Historically, on the first day of term after the summer holidays, I would meet up with parents (mostly mums) at the school gate who I hadn’t seen for months.
Naturally, talk would turn to what everyone did over the summer and nine times out of 10, the answer was: “Oh, we went back to [insert home country] with the kids. It was amazing.”
That word has stuck with me over the years of feeling like the only mother who stays in the UAE for the summer.
But this year would be different, I vowed. This summer I would go back to the UK for a whole month over July and August and experience some of that amazingness for myself.
So, what did I, a plucky first-time-summer-away-mum learn on my travails, sorry, travels?
1. Luggage slowly deteriorates into a ragtag collection of carrier bags
For someone who prides herself on her packing, managing to fit all three of my children’s stuff in one suitcase, I was forced to watch my meticulously organised bags turn into an unwieldy game of car boot Tetris.
Carrier bags containing laundry, food, raincoats, wellies and random things the children accumulated – shells, pine cones, an ear of corn that my youngest named “Maxie the Cornie”, plastic toys from those magazines that cost the same as a small house – until I was forced to accept there was no avoiding a car that looked like a hoarder was camped out in it.
Which leads me on to …
2. At which point do you unpack?
Our longest stretch was 10 days at my parents’ house. After that it was a series of single-digit-length stays which included seven days in Scotland, three in the Lake District, four in the New Forest and two in Windsor.
I unpacked for the 10 and seven-day stays, but the others? Not so much.
The idea of unloading everything (and the carrier bags!) just to repack a few days later meant that those stays were strictly out of the suitcase.
This lead me to wonder if there’s a hard and fast rule or scientific equation for the number of days you can justifiably not unpack, before that justification slides into laziness.
3. People give you things to 'take back'
I don't want to sound ungrateful, but why?
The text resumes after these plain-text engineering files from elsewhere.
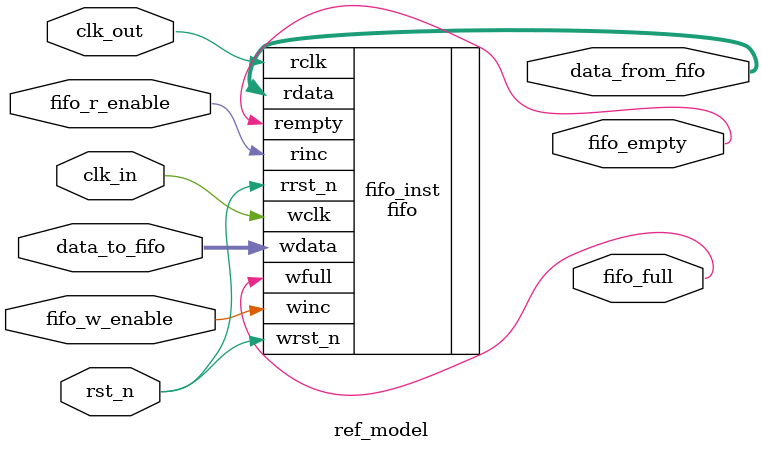
<source format=v>

module ref_model(
    input clk_in,
    input clk_out,
    input rst_n,
    input fifo_w_enable,
    input fifo_r_enable,
    input [139:0] data_to_fifo,
    output reg [139:0] data_from_fifo,
    output reg fifo_empty,
    output reg fifo_full
);

    // param
    parameter DSIZE = 140; // Data size
    parameter ASIZE = 2;   // Address size

    fifo #(DSIZE, ASIZE) fifo_inst (
        .rdata(data_from_fifo),
        .wfull(fifo_full),
        .rempty(fifo_empty),
        .wdata(data_to_fifo),
        .winc(fifo_w_enable),
        .wclk(clk_in),
        .wrst_n(rst_n),
        .rinc(fifo_r_enable),
        .rclk(clk_out),
        .rrst_n(rst_n)
    );
endmodule
</source>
Can’t they see the hire car is bursting at the seams? There is no more space and apparently strapping a child to the roof rack to free up some room is frowned upon.
Some things we were given to “take back” included bags of children’s clothes from family members who had “had a clear out”.
There was also the question of the three-foot-long wooden toy truck for my youngest, which took care of about 60 per cent of my allocated luggage weight allowance.
Not to mention birthday presents for the rest of the year. Very kind, but an Amazon voucher takes up a lot less space.
4. You don’t see friends as much as you think you will
We might be on a month-long holiday but that doesn’t mean everyone else is.
Friends and family are at work, cousins are at day camps and people have their own schedules, lives, appointments, meetings and holidays, making meeting up a challenge.
I managed to see two of my university friends for dinner, then another four for a child-friendly day in London and that was it for that group for the whole month – and even those required herding cats-level of organisation, negotiation and flexibility.
5. I realised I’m not missing out on anything
If like me, photos of get-togethers on the group chat make you wonder if you’re missing out by being here while they’re all there (wherever there is), I’m here to tell you that you’re not.
The idea that all my friends were meeting up every weekend and having tonnes of fun without me was quickly quashed when they told me they probably manage to see each other as a group about five or six times a year, mostly to celebrate birthdays.
6. We did too much
For this trip we visited five different parts of the UK. Five places in four weeks is perfectly doable, I hear you say. Well, yes and no.
When I planned the visit, I wanted to see as many people as possible, including extended family and friends who had left Dubai.
For our New Forest trip, we saw three different sets of friends on each day, all of which was lovely, but exhausting, driving up and down the country, checking in and out of hotels, preparing snacks, doing laundry, packing and unpacking the car, refereeing the children … the list was endless, leading me to lament that this holiday was not much of a holiday.
To conclude, it was a wonderful trip. My children had the best time enjoying experiences they don’t get here and I got to catch up with lots of people.
I also learnt plenty of lessons and if I ever do it again I'll be sure to stay in one place and invite people to come to me. No more driving the length and breadth of Britain.
As to the big question: was it “amazing”? Hmm, I'll get back to you on that after I've had a holiday to recover from this holiday.